Why is there no memory of one heroine at all? It looks like the film was cut in the middle and stitched together exquisitely. I didn’t even feel the gap in my memory until I recognized it.
Using the information about the last heroine recorded in the setting book as a clue, I headed to the Ministry of Magic dormitory. He clearly remembered participating in the triathlon with his freshman year’s senior, but he had forgotten who that person was. Why did I forget those memories?
After waiting outside for a while, I was able to find the same girl described in the setting book leaving the dormitory alone. I don’t know what I was thinking, but I ran out and blocked the girl.
Black hair grown to shoulder length, skin transparent enough to show veins. The girl with beautiful eyes resembling obsidian was walking with her head down, but when she noticed my presence blocking the path, she raised her head.
Their eyes met in the air. No one spoke first. They simply stood still in the middle of the hallway, looking at each other with observational eyes.
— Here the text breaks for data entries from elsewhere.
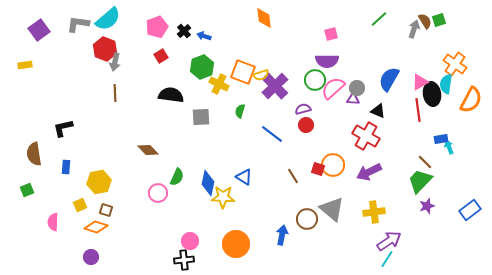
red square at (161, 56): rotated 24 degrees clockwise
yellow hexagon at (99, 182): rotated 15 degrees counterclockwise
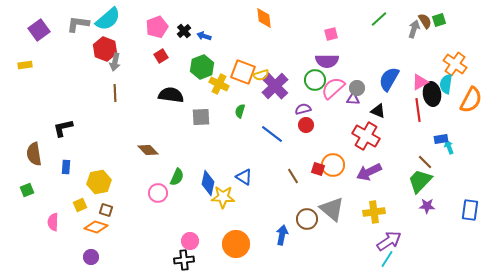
purple star at (427, 206): rotated 21 degrees clockwise
blue rectangle at (470, 210): rotated 45 degrees counterclockwise
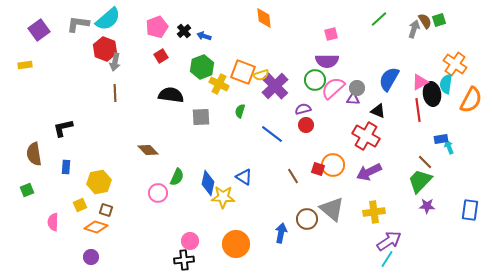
blue arrow at (282, 235): moved 1 px left, 2 px up
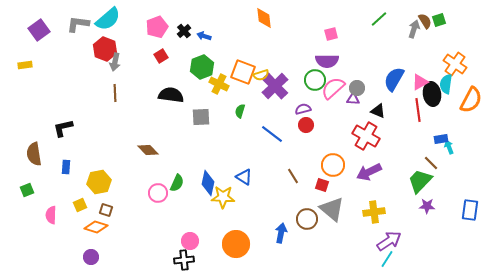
blue semicircle at (389, 79): moved 5 px right
brown line at (425, 162): moved 6 px right, 1 px down
red square at (318, 169): moved 4 px right, 16 px down
green semicircle at (177, 177): moved 6 px down
pink semicircle at (53, 222): moved 2 px left, 7 px up
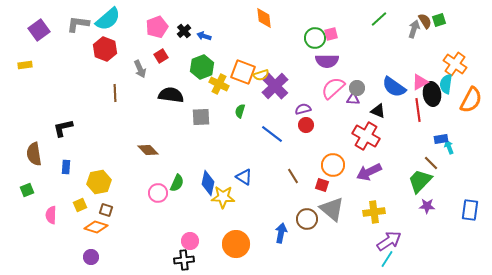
gray arrow at (115, 62): moved 25 px right, 7 px down; rotated 36 degrees counterclockwise
blue semicircle at (394, 79): moved 8 px down; rotated 85 degrees counterclockwise
green circle at (315, 80): moved 42 px up
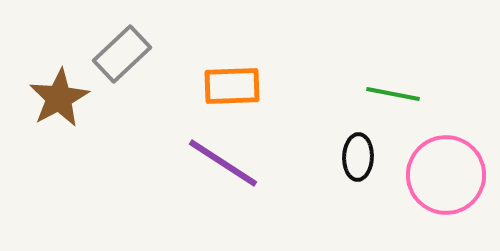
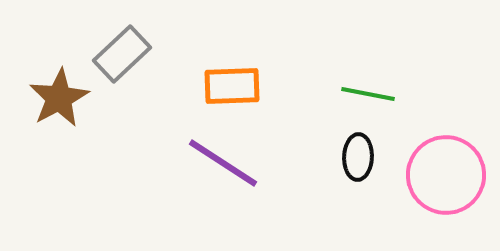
green line: moved 25 px left
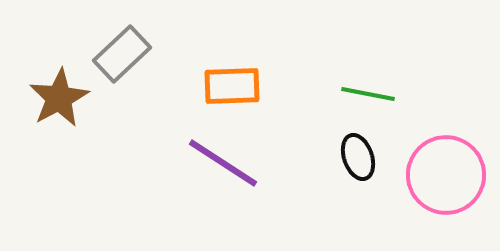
black ellipse: rotated 21 degrees counterclockwise
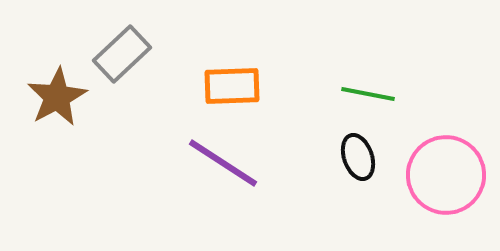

It is not a look full of surprise or wariness towards strangers. Rather, the girl had an expression close to emotionlessness, unable to feel any emotions. The girl, who held me in her obsidian eyes for a moment, finally tried to pass me by.
My mouth didn’t drop. I had something to ask, but for some reason my tongue felt swollen in my mouth. Emotions fluctuate with anxiety. She had no choice but to let her go.
A girl passed me. And when the sweet scent passed by the tip of my nose, I felt an imbalance, as if my body was out of balance, and stumbled due to a strange, twisting sensation.
What is this incomprehensible feeling? I don’t know what it means, but I unconsciously muttered as I turned and saw the back of the girl walking away.
“… “Ellie.”
The words that come out of my mouth are unfamiliar. An ominous feeling arises, as if I said something I shouldn’t have said. The regret of saying something meaningless came to me later.
But my muttering stopped the girl in her tracks. The face of the girl who turned to me was no longer emotionless. For the first time, I realized that so many different emotions can be revealed on a person’s face.
The eyes, which resembled obsidian, seemed to shine beautifully like jewels thanks to the tears that were filled with tears. The girl approached me at a slow pace. Only then did I realize that the sweet scent I could feel from her was her strawberry scent.
The girl smiled calmly, pressing the corners of her mouth as if to suppress tears.
“Ross.”
For some reason, when I heard the girl’s voice calling my name, I felt a strange urge to smile as hard as I could.